Source extract:
● ● ● ● ●

The main argument regards markups. There have been significant changes to markups since the 1980s: an increase in the average resulting from an increase in the right tail of the markup distribution, with the median relatively unchanged (De Loecker et al. 2020). Whereas most previous explanations rely on changes on the supply side -- changing levels of competition or market power -- I suggest that it is at least partly the result of changes on the demand side brought about by increasing income inequality. Because of declining marginal utility, rich consumers have lower price elasticities than poor consumers. Thus, luxury products, which cater more to the rich, will tend to have higher markups. Moreover, when the composition of consumers change because of an increase in income inequality, the composition of demand changes resulting in markups which change differently for different products. Luxury, high-markup products will tend to see an increase in rich consumers and fewer median income consumers, leading to lower average elasticities and higher markups. The number of poor consumers factors very little into the decision of these firms, as they make up such a small portion of their market shares. Conversely, basic, low-markup products, which tend to have equal shares of rich and poor consumers, will see much smaller changes in their markups.
The secondary argument -- although it comes first in the order of the dissertation -- regards the structure of demand. The argument about markups relies heavily on certain assumptions -- that price sensitivity declines with income, and that rich and poor consumers purchase different bundles of goods -- while the numerical importance of this channel relies heavily on the structure of demand -- how much and in what ways do consumption bundles vary across incomes? Investigating these features of demand leads me to conclude that preferences are satiable, creating a hierarchical demand structure. It is this satiability which lends its name to the dissertation's title.

● ● ● ● ●

Material supplied:
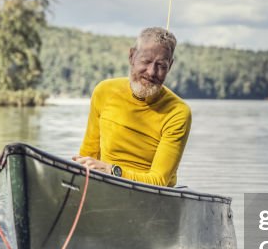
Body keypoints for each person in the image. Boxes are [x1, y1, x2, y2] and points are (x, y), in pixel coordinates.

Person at [73, 27, 190, 186]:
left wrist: (112, 170)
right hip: (104, 186)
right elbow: (87, 154)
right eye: (146, 61)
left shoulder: (178, 112)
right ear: (132, 56)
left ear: (170, 66)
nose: (151, 72)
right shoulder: (105, 91)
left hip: (151, 195)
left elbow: (158, 181)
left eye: (161, 65)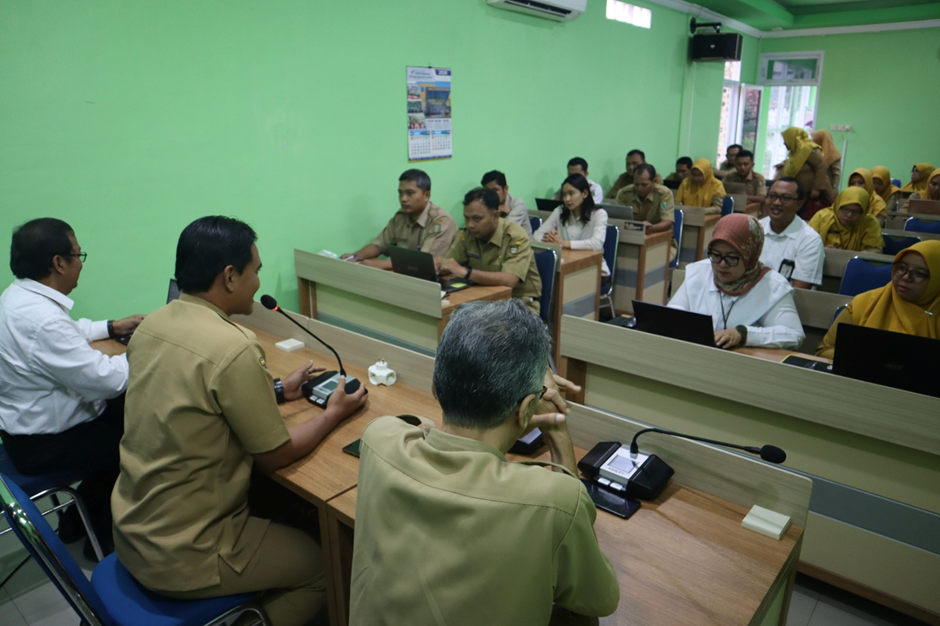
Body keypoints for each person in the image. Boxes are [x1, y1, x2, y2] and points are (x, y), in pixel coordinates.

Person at [112, 216, 368, 626]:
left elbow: (192, 396)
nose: (258, 282)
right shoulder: (234, 345)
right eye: (256, 271)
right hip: (188, 550)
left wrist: (277, 389)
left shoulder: (153, 324)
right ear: (230, 277)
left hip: (133, 528)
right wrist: (335, 412)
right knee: (328, 567)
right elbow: (276, 454)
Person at [348, 299, 620, 625]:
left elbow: (423, 426)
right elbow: (598, 599)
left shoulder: (378, 437)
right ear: (526, 410)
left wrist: (524, 393)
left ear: (435, 387)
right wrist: (557, 431)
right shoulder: (556, 502)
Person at [0, 218, 144, 559]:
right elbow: (109, 381)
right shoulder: (42, 319)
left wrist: (111, 327)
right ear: (59, 263)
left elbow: (64, 334)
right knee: (141, 439)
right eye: (78, 255)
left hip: (22, 432)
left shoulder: (17, 296)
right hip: (46, 443)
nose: (81, 263)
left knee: (125, 416)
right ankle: (104, 542)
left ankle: (76, 522)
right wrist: (144, 350)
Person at [668, 213, 804, 350]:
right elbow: (672, 314)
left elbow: (794, 335)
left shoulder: (772, 286)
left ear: (750, 256)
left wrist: (743, 334)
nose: (722, 264)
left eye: (732, 258)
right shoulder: (699, 272)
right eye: (716, 255)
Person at [816, 240, 940, 359]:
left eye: (919, 273)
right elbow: (824, 351)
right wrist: (864, 360)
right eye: (902, 267)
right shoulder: (864, 304)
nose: (906, 277)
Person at [441, 188, 542, 313]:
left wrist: (466, 272)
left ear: (495, 216)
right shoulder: (468, 235)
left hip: (518, 304)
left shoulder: (515, 236)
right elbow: (449, 263)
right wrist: (439, 265)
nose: (470, 225)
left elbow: (509, 280)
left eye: (477, 219)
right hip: (483, 300)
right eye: (466, 218)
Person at [342, 169, 457, 269]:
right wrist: (355, 256)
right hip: (407, 275)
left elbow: (423, 262)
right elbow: (379, 245)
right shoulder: (401, 216)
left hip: (439, 280)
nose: (403, 199)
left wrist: (380, 264)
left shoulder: (440, 221)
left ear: (426, 195)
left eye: (410, 193)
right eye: (400, 193)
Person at [534, 174, 609, 277]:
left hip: (593, 268)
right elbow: (536, 235)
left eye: (571, 193)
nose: (567, 199)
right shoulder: (560, 211)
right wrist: (549, 240)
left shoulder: (599, 214)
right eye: (564, 195)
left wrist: (562, 243)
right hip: (565, 265)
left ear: (585, 193)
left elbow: (596, 244)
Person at [759, 178, 825, 289]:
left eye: (785, 198)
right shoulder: (755, 228)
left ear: (799, 204)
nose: (776, 202)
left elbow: (799, 290)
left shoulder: (810, 240)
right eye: (772, 196)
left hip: (784, 299)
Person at [808, 187, 884, 252]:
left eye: (856, 212)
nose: (849, 215)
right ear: (838, 205)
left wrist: (847, 256)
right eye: (845, 209)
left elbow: (875, 250)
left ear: (863, 212)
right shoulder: (822, 217)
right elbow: (806, 243)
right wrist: (823, 251)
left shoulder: (869, 223)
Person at [778, 127, 830, 219]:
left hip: (810, 195)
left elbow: (821, 166)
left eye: (786, 139)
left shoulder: (808, 149)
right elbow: (797, 164)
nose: (784, 143)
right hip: (799, 193)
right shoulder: (796, 151)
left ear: (792, 138)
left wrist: (816, 189)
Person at [481, 170, 532, 235]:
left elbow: (504, 229)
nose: (491, 195)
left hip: (516, 241)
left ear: (505, 188)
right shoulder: (484, 204)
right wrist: (496, 209)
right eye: (488, 191)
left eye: (495, 190)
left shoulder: (518, 205)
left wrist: (491, 212)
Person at [723, 149, 767, 213]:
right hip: (732, 209)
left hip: (751, 210)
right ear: (735, 164)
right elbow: (720, 193)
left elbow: (762, 198)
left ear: (752, 165)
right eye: (739, 164)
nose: (742, 167)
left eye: (746, 164)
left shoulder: (758, 178)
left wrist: (742, 198)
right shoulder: (729, 177)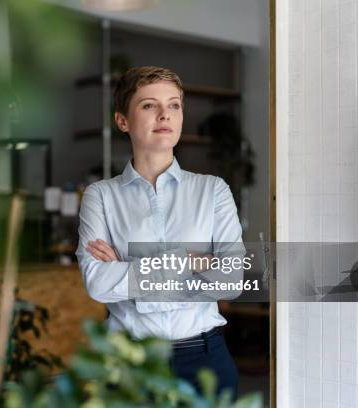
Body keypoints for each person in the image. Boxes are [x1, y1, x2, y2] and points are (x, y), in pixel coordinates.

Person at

● ● ● ● ●

Tasks and exercises:
- A) Reproduce the dissertation excerpt from "The secondary argument" to "the dissertation's title.", switching "structure of demand" to "shape of demand" wherever it occurs.
- B) Summarize the dissertation excerpt in two sentences.
- C) Write the next part of the dissertation excerpt, picking up after its final sentence.
The rows have no connection to the dissertation excerpt.

Responses in order:
- A)
The secondary argument -- although it comes first in the order of the dissertation -- regards the shape of demand. The argument about markups relies heavily on certain assumptions -- that price sensitivity declines with income, and that rich and poor consumers purchase different bundles of goods -- while the numerical importance of this channel relies heavily on the shape of demand -- how much and in what ways do consumption bundles vary across incomes? Investigating these features of demand leads me to conclude that preferences are satiable, creating a hierarchical demand structure. It is this satiability which lends its name to the dissertation's title.

- B) The main argument holds that the rise in average markups since the 1980s, driven by growth in the right tail of the markup distribution, stems at least partly from rising income inequality: rich consumers are less price sensitive, so luxury products that cater to them gain higher markups as their customer base shifts toward the rich, while basic products see much smaller changes. A secondary argument examines the structure of demand on which this channel depends and concludes that preferences are satiable, creating a hierarchical demand structure that gives the dissertation its title.

- C)
The structure of the dissertation then is as follows. In Chapter 2, I examine the empirical features of consumption, income, and markups. Using a dataset of retail markups based on the Nielsen Homescan Database, I show that rich consumers tend to pay higher markups, suggesting that rich consumers may be less price sensitive than poor consumers. Next, I show some facts which lend credence to preferences being satiable: (i) inferior products are ubiquitous in the dataset -- a fact difficult to reconcile without satiability, and (ii) for a given category of goods, increases in expenditure are mainly the result of increasing average prices paid, rather than increasing physical quantities.
In Chapter 3, I present a model of satiable preferences which is able to explain the facts presented in Chapter 2. I show that, once these preferences are aggregated, they resemble a discrete choice model. However, whereas a discrete choice model is formulated for a single sector, the model presented here must take into account the macroeconomic characteristics of the model, represented by an endogenous marginal utility of money.
Chapter 4 then does the heavy lifting regarding our question of the effects of income inequality on the distribution of markups. Here, I calibrate the model presented in Chapter 3 to match the data for 2016. Then, I shock the model by changing the distribution of income to that in 1983, median-adjusted. Moving from the 1983 equilibrium to the 2016 equilibrium, the average markup is higher, and this is brought about by an increase in the right tail of the markup distribution, with the left tail relatively unchanged. The model is able to generate about 25% of the change in the average markup which we see empirically. I also explore the important welfare implications of the model. As well as the usual aggregate welfare costs of income inequality which come from a concave utility function, this model suggests that endogenous changes in markups may cause additional costs. The welfare analysis finds that the additional costs of changing markups is almost equally important to reducing welfare as the effects coming from a concave utility function. However, these costs would be even greater if all markups increase equally; the fact that they increase most for the rich lessens the increase in real income inequality to some extent.